平井氏がそう語る背景には、23年6月~9月に実施した調査の結果がある。乗り換えユーザーを対象としたキャンペーンを実施し、下取りに出した機種、メーカーについてしっかり把握した。

「その多くは、キムコからキムコへの乗り換えだと分かった。ただ1機種、キムコKRV180TCS(以下KRV)を購入した方々を除いては」

22年5月に日本導入されたスポーツスクーターKRVは、水冷単気筒175cc 4バルブエンジンを採用。そのエンジンとトランスミッションをフレームに搭載し、多くのスクーターのようにユニットスイング式でなく、独立スイングアームとするなどスポーツ性能にこだわった造りで人気を獲得している。

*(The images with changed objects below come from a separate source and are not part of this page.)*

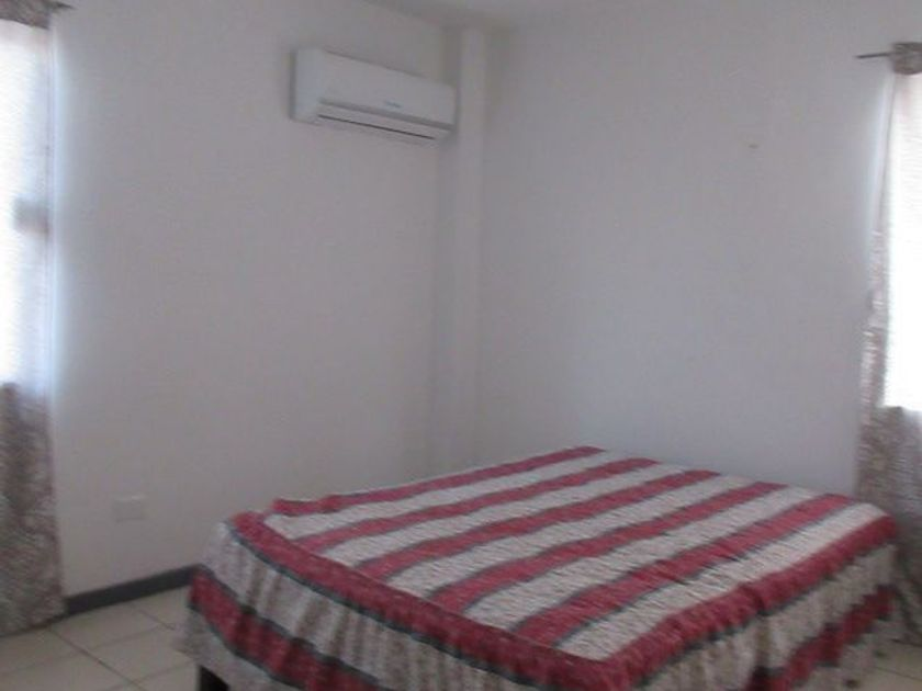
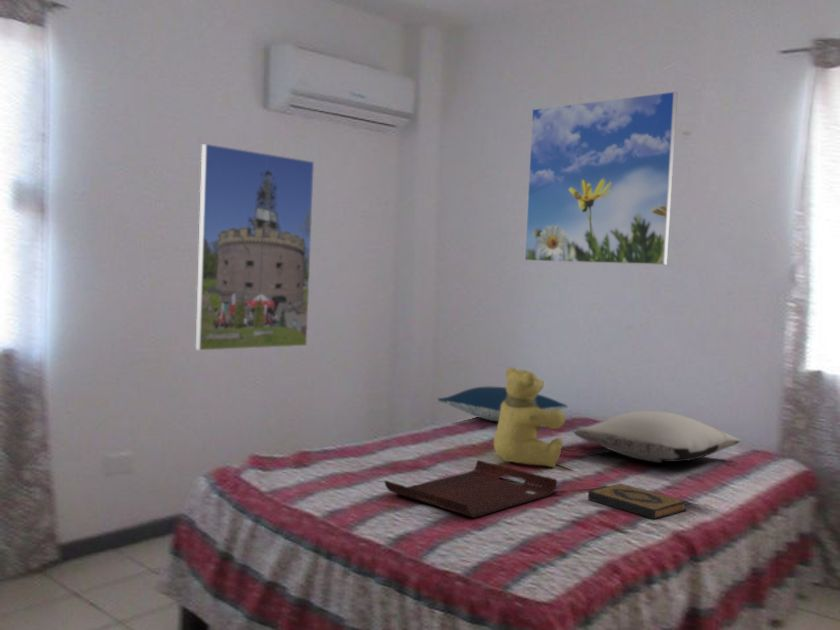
+ teddy bear [493,366,566,468]
+ hardback book [587,483,688,520]
+ pillow [437,386,569,422]
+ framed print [195,143,315,352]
+ pillow [573,410,743,464]
+ serving tray [384,459,558,519]
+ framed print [523,90,679,266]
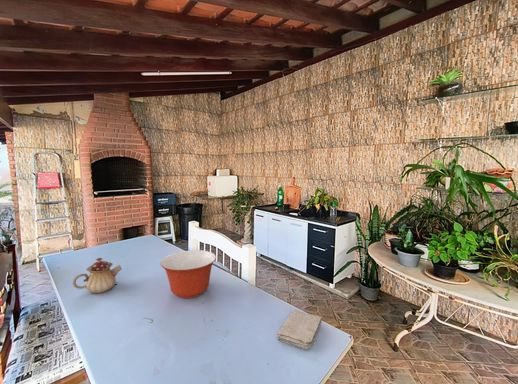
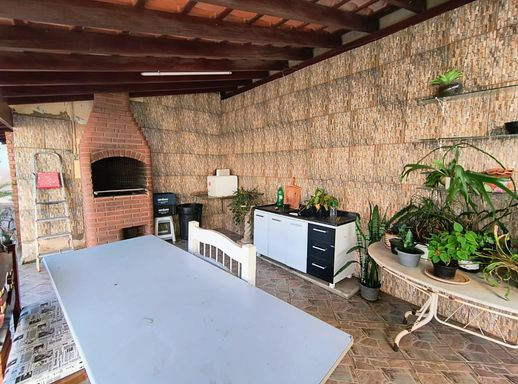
- mixing bowl [160,249,217,299]
- washcloth [276,309,323,350]
- teapot [72,257,123,294]
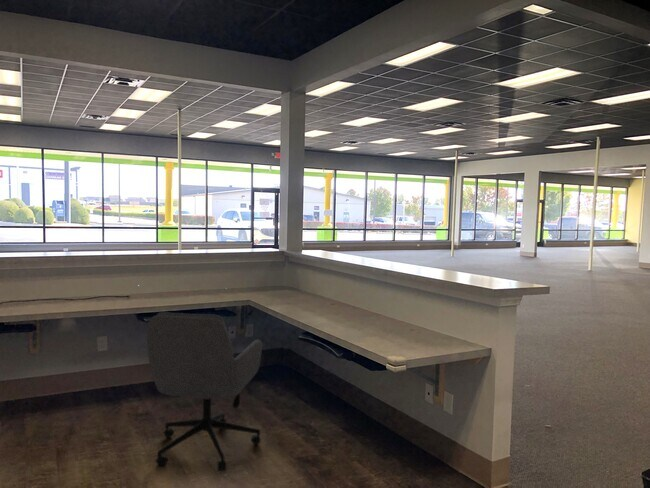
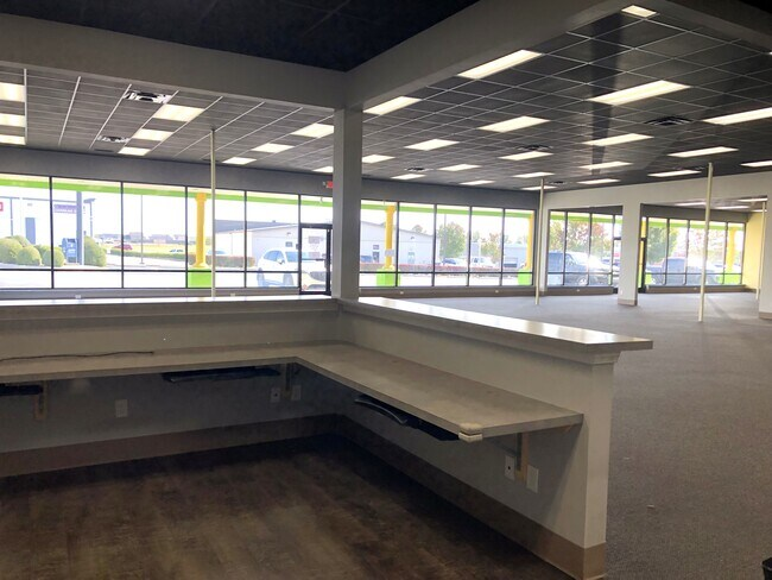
- office chair [146,311,263,472]
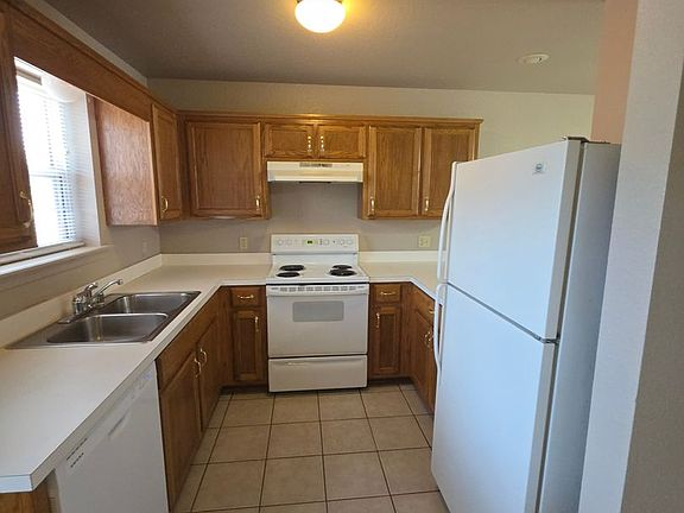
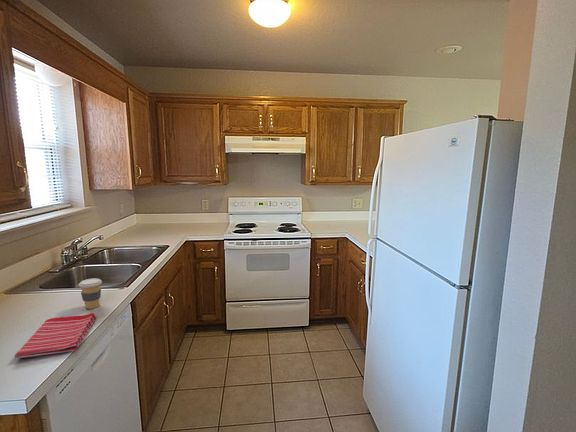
+ dish towel [13,312,97,359]
+ coffee cup [78,277,103,310]
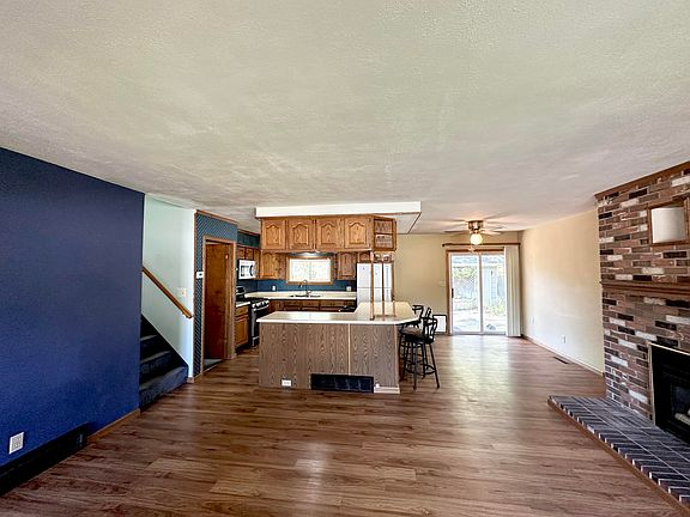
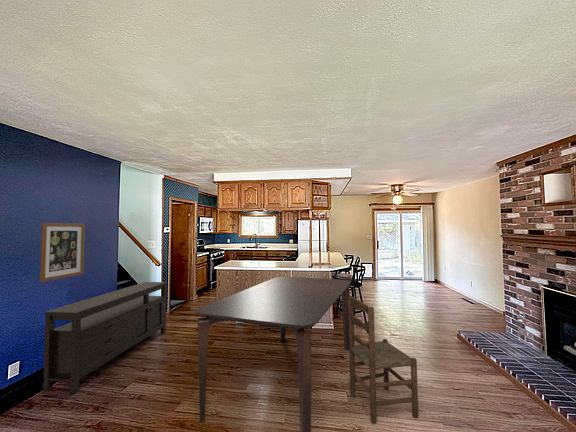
+ dining table [195,275,352,432]
+ dining chair [348,295,419,425]
+ wall art [39,222,86,283]
+ media console [42,281,168,394]
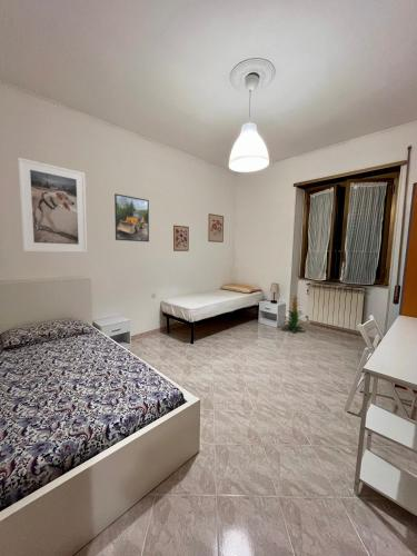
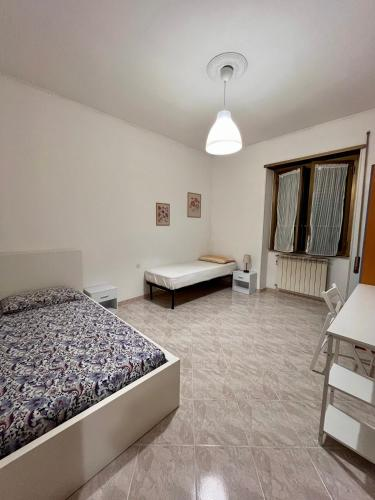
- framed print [113,192,150,242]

「このKRVを購入されたオーナー様だけは、他社製品からの乗り換えが多数。1000ccのスーパースポーツや、オートマチック・スポーツ車など、日本車からの乗り換えが目立った」

画像: 他社製スポーツモデルからの乗り換えも目立つキムコKRV180TCS

他社製スポーツモデルからの乗り換えも目立つキムコKRV180TCS

また主なラインアップとしては、販売台数でKRVを上回るGP125VCBSがある。18年発売のベーシックなスクーターで、税込22万4950円と戦略的な価格となっている。こちらは主に「新規ユーザー様がキムコファンになってくださるように」という思いを込めた、エントリーモデルという位置づけとなっている。

モダンクラシックなデザインで、イタリアのユーザーを魅了した「LIKE」をベースとしたアローマ150も好調だ。日本向けにシート高を低く、760mmとした新設計ボディを採用している。

「これで女性ファンを獲得すると思われたが、ふたを上げてみると50代~60代男性が購入層。気軽に乗れること、イタリア製スクーターよりも安価(税込35万9700円)であることが支持されている」

画像: モダンクラシックなデザインで人気を博すアローマ150

モダンクラシックなデザインで人気を博すアローマ150

他にも大経16インチホイール採用のターセリーS150、大容量ラゲッジスペースを備えたXタウンCT250なども欧州の人気スクーターを日本市場向けにラインアップしている。

ただ23年のセールスについては、少し苦労したという。

「春から秋口の繁忙期に一部車両が入荷できなかった。部品不足などが響いてのことだった」

24年は、4~5機種の新規導入を検討中。販売網の整備については、特に既存店へのフォローを手厚くする方針だ。

「安心してキムコを取り扱える環境を整えている。例えば中古車仕入れ時に必要となる部品の安定供給。キムコの車両であれば、すぐに商品化でき、車両の回転率を高めることができるはず」

引き続き部品在庫は充実。一時は半導体不足などもあり、注文部品の即納率が下がることもあったが、現在は95%に回復している。2週間以上のバックオーダー率は1%未満を誇る。台湾本社などから取り寄せる必要があれば、毎月3回程度の航空便を使うのだという。

また二輪車販売店やユーザーには馴染みが薄いものの、ATV(四輪バギー)もキムコの強み。欧米では個人のレジャーに用いられているのに対し、日本においてはバギーアクティビティ施設で主に導入されているという。使い方、遊び方など提案していきたいと平井氏は語る。